Franck et sa femme ne baissent pas les bras pour autant. Ils continuent de tirer la sonnette d’alarme auprès de la direction, du CPE et de l’équipe enseignante. Ils sont de nouveau reçus par le principal du collège… qui leur annonce que leur fils va être sanctionné pour des « gestes déplacés envers des élèves ».

« Je lui dis : ‘stop. Vous venez d’arriver. Je vais vous expliquer (…) C’est ce qu’on lui dit depuis deux ans. On le traite de violeur, de pédophile (…) Mon épouse était certaine qu’on nous appelait parce que c’était bon, qu’on allait résoudre le problème (…) J’ai expliqué tout ce que le fiston avait vécu. Il me dit : ‘est-ce que vous avez des preuves ? Pas de preuve, pas de harcèlement’ (…) Finalement, il a été renvoyé 3 jours avec comme motif : ‘le protéger’. Ce monsieur veut le protéger en le renvoyant trois jours, mais quand il revient, il le remet dans la classe », soupire Franck.

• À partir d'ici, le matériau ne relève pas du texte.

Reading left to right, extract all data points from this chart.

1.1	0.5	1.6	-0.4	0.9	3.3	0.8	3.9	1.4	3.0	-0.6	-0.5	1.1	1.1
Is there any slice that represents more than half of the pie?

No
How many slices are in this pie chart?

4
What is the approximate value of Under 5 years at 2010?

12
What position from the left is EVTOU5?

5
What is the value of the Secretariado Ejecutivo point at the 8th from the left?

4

Ces « gestes déplacés » supposés sont « fermement contestés » par l’avocat de la famille, Me Brice Dumas : « Il semblerait que la direction de l’établissement faisait référence aux rumeurs qui circulaient à l’encontre de la jeune victime et c’est justement à cause de ces rumeurs qu’il a été sanctionné », déplore le conseil.

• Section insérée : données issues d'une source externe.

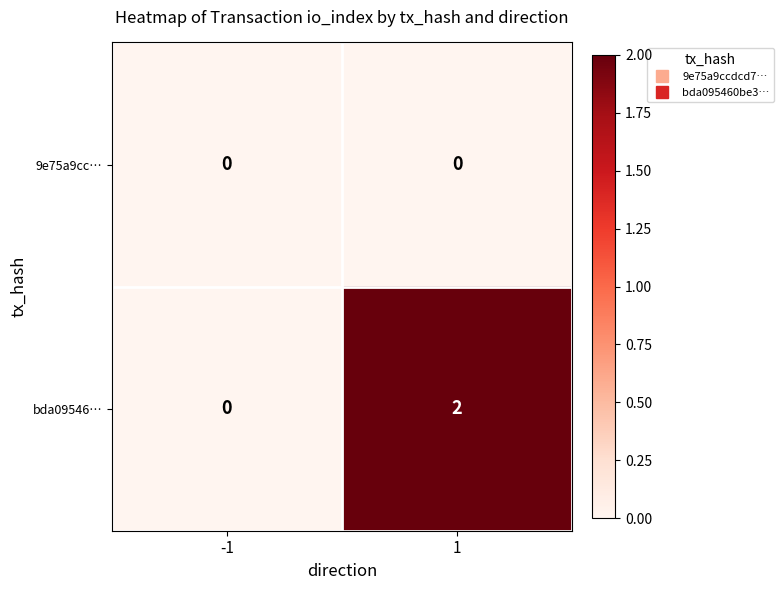

What is the spread (max minus min) of values at 1?

2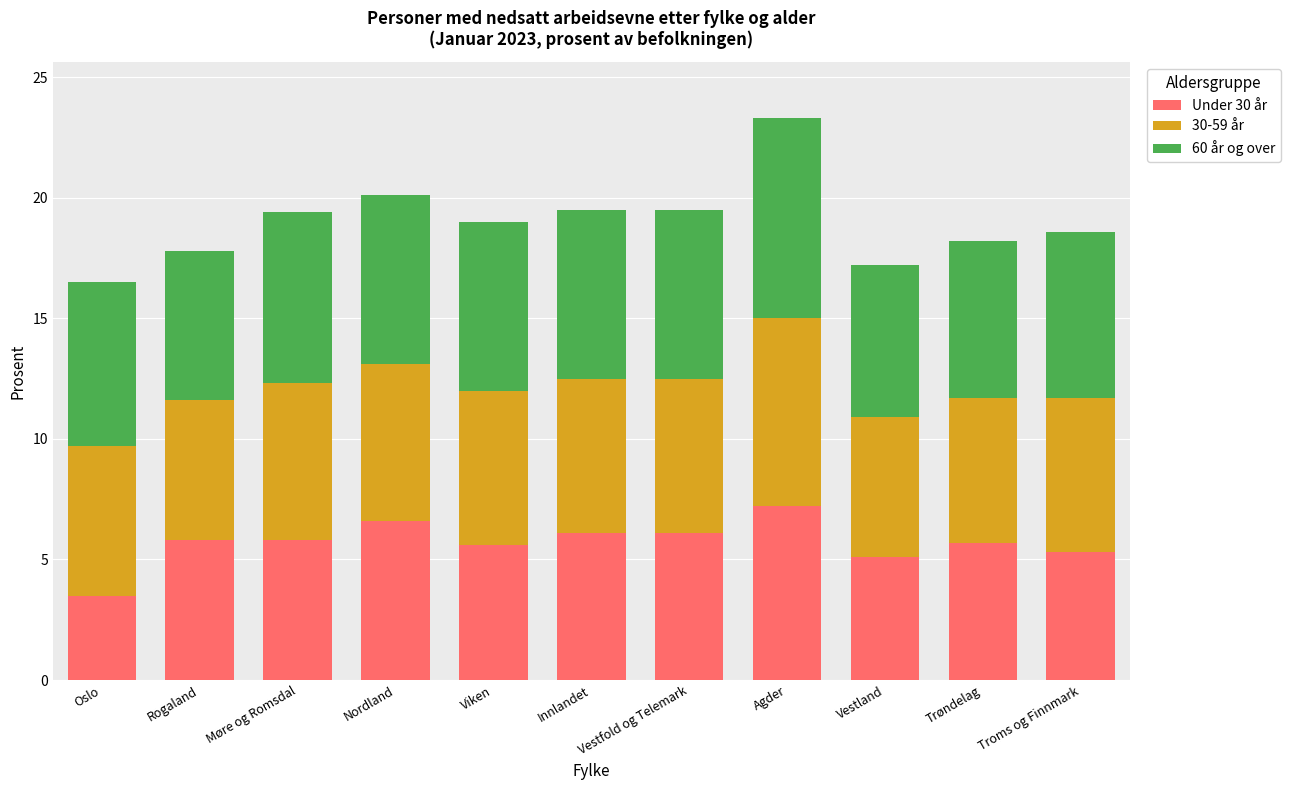

What is the average value of the Under 30 år series?

5.7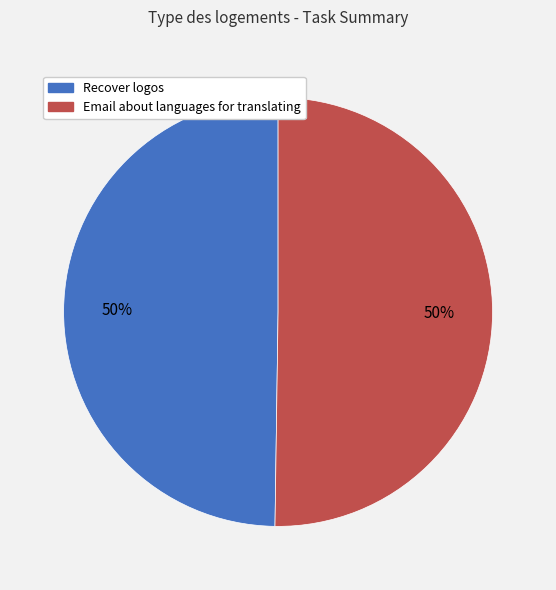

Approximately how many times larger is the value at Email about languages for translating compared to Recover logos?

1.0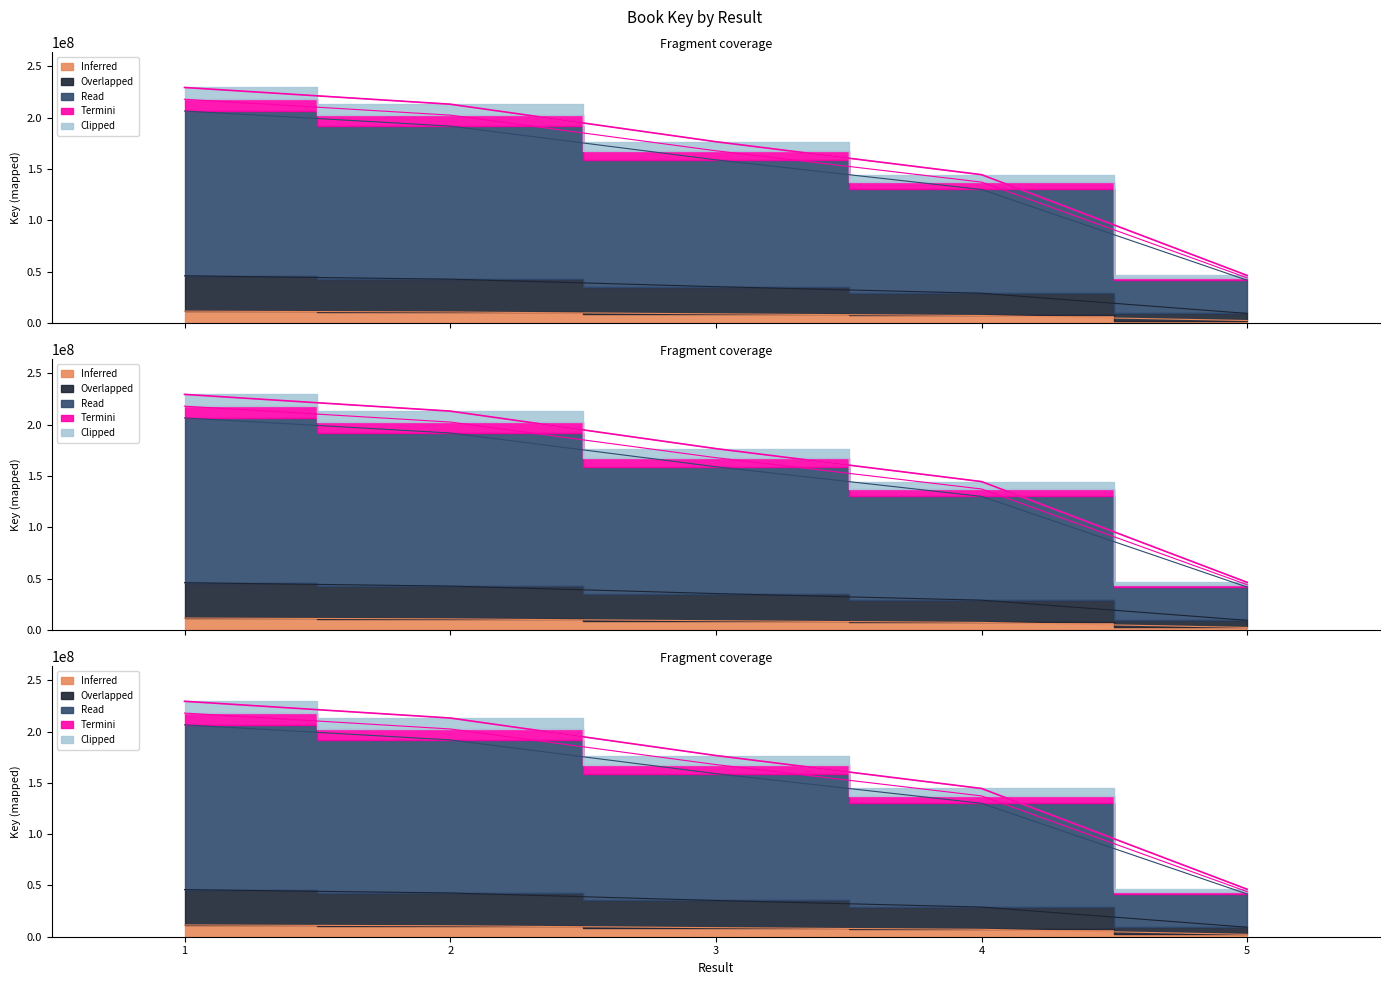

Rank the categories by value from lowest to highest.

5, 4, 3, 2, 1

Après avoir eu gain de cause devant le tribunal administratif, les parents devraient déposer une plainte contre X au pénal ce lundi. Plainte qui visera notamment les harceleurs présumés et la direction de l’établissement. « Il aurait dû être entrepris, à mon sens, des signalements auprès des services de police. Il aurait dû être protégé du harcèlement et non pas sanctionné. Des actes en réalité basiques qui n’ont pas du tout été mis en place, à ma connaissance (…). Il y a matière à enquête et, c’est mon intime conviction, il y aurait matière à condamnation », estime Me Dumas.

« On a été salis »

Franck veut aussi et surtout laver l’honneur de son fils et celui de sa famille. « Michel-Ange disait : ‘la rumeur, elle blesse l’honneur et elle donne la mort’. On a été salis. Et elle donne la mort sociale. Pendant plus d’un an, mon épouse a été complètement ostracisée (…) C’est un cri (…). Mon fils est tombé dans les pommes dans mes bras (…), fatigue psychique, il n’en pouvait plus », témoigne-t-il des sanglots dans la voix.

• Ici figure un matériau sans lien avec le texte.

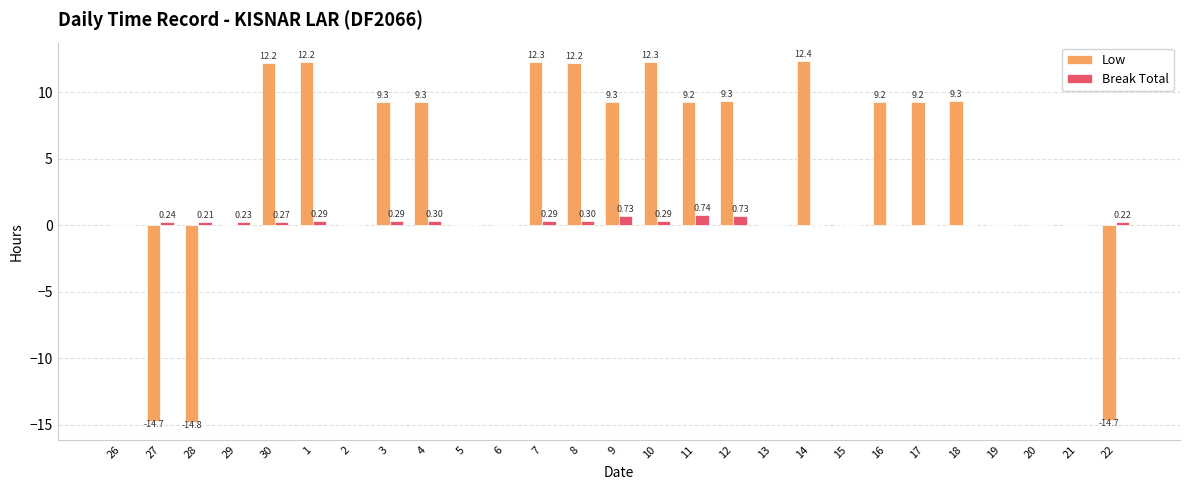

Which series changed the most between 16 and 17?

Low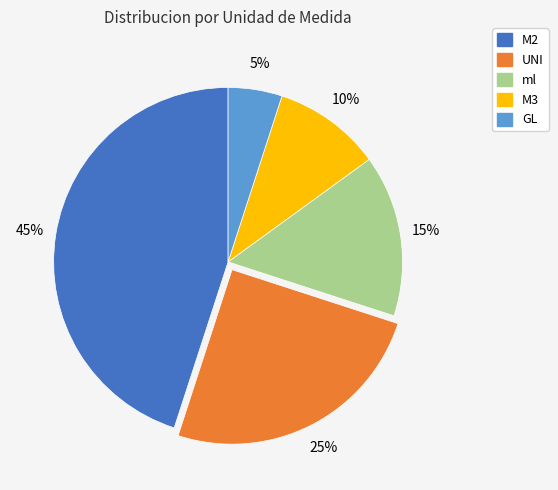

Is M3 the majority of the pie?

No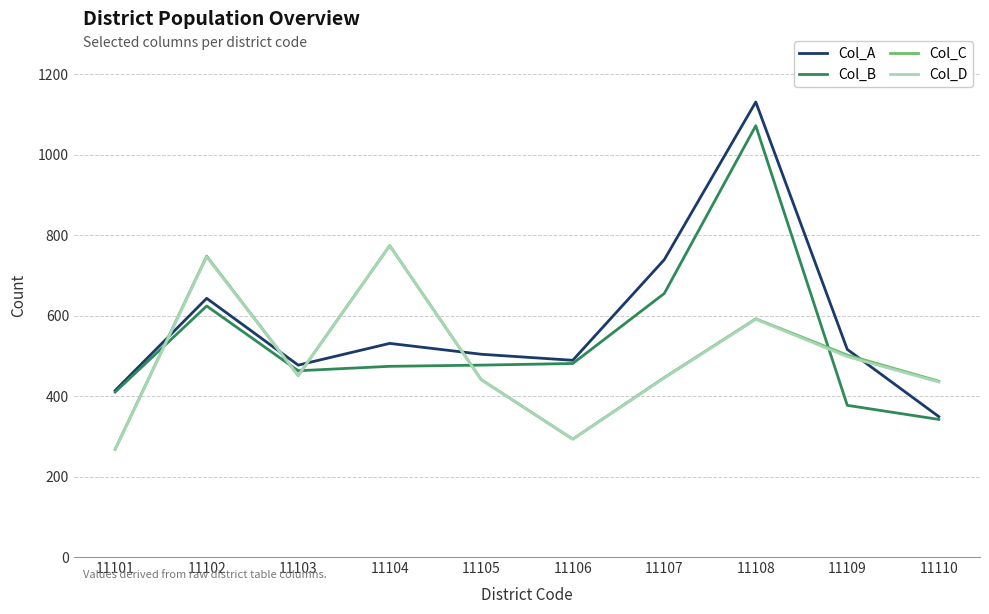

At which label does Col_B reach its minimum?

11110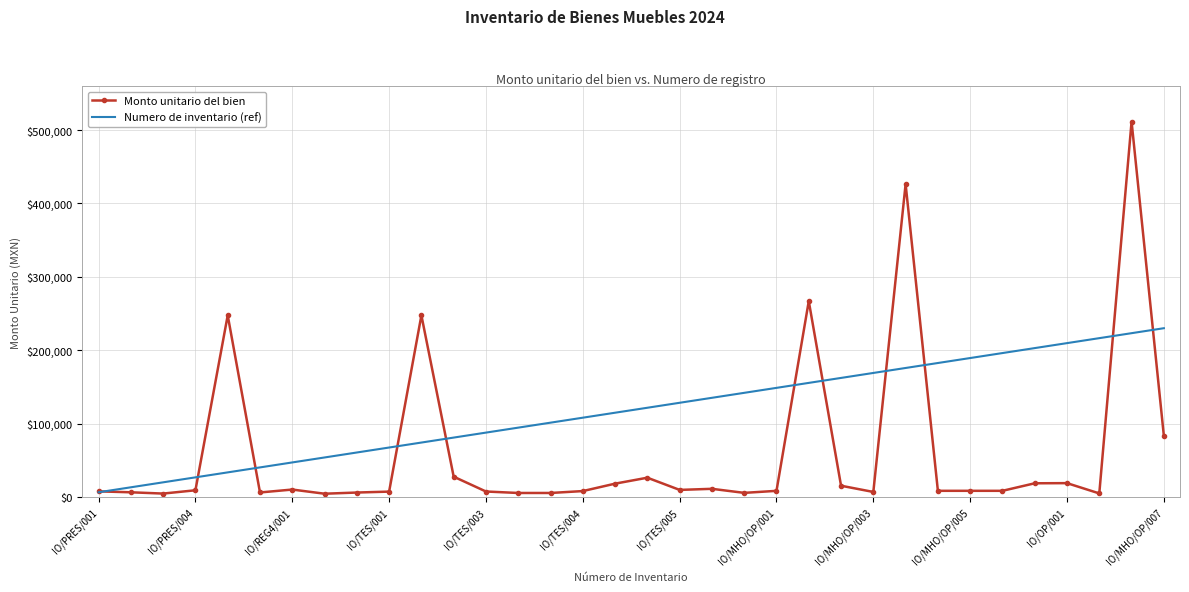

What is the highest value of the Numero de inventario (ref) series?

230175.0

L’adolescent a été suivi par un pédopsychiatre qui a estimé qu’il garderait des « séquelles irréversibles ». « Les cauchemars, ça lui arrive encore. Mais il y a de la résilience ». Franck dit ne pas vouloir « de bagarre harceleurs/harcelé » mais souhaite que les choses changent. « On va aller au pénal parce qu’on doit le faire et après, peut-être, qu’on essaiera de trouver tous ensemble une solution. Mais il y a forcément une solution et je pense que le juridique est une réponse ».

Il y a quelques mois, dans un commerce, une élève du collège de son fils est venue spontanément à sa rencontre pour lui dire : « Je suis désolée de ce que j’ai fait à votre enfant. J’ai suivi. J’ai compris que c’était grave vu ce qu’il se passe. Je vous demande pardon ». « Il y a donc de l’espoir », sourit-il. Aujourd’hui, son fils est scolarisé à domicile et va « mieux ». « Ce n’est plus le même. Il apprend sans qu’on le bouscule, sans qu’on lui vole quelque chose dans son sac », conclut le père de famille.

Contacté par TNTV, le ministère de l’Éducation n’a pas autorisé le principal du collège à s’exprimer sur cette affaire.